**PROVIDED MATERIAL**:
__________________________________________________

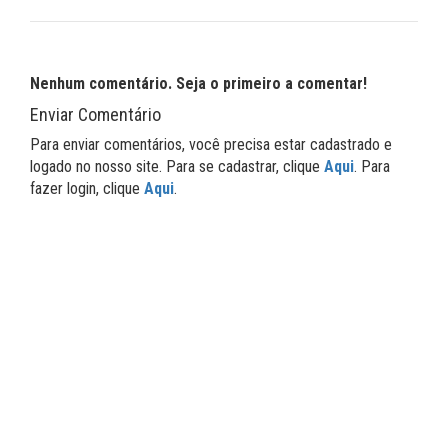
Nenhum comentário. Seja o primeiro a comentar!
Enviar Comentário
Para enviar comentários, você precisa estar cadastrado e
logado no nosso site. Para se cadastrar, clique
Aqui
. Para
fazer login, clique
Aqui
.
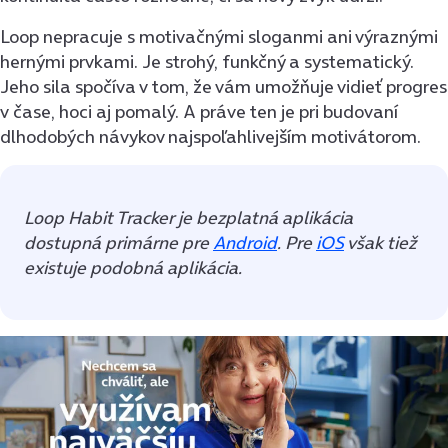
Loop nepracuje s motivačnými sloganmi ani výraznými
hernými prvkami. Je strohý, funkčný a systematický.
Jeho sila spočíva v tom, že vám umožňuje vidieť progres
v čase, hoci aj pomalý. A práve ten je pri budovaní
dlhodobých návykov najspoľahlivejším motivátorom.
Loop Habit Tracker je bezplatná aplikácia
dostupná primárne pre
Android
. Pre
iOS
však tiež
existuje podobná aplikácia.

__________________________________________________

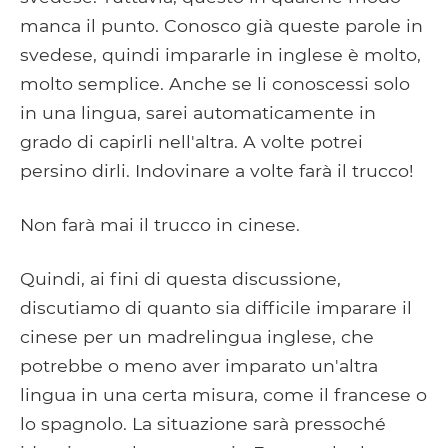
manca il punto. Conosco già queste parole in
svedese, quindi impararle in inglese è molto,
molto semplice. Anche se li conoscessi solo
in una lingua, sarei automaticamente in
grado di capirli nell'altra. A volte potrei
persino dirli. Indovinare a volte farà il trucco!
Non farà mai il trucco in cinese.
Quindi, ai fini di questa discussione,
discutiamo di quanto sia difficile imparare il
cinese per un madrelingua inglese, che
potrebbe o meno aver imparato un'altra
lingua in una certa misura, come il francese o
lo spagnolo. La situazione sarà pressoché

__________________________________________________

**EXERCISE**: Copy out the lines of the records verbatim, from the line containing "Loop nepracuje s" through the line containing "existuje podobná aplikácia.", including both of those lines.

**TASK ANSWER**:
Loop nepracuje s motivačnými sloganmi ani výraznými
hernými prvkami. Je strohý, funkčný a systematický.
Jeho sila spočíva v tom, že vám umožňuje vidieť progres
v čase, hoci aj pomalý. A práve ten je pri budovaní
dlhodobých návykov najspoľahlivejším motivátorom.
Loop Habit Tracker je bezplatná aplikácia
dostupná primárne pre
Android
. Pre
iOS
však tiež
existuje podobná aplikácia.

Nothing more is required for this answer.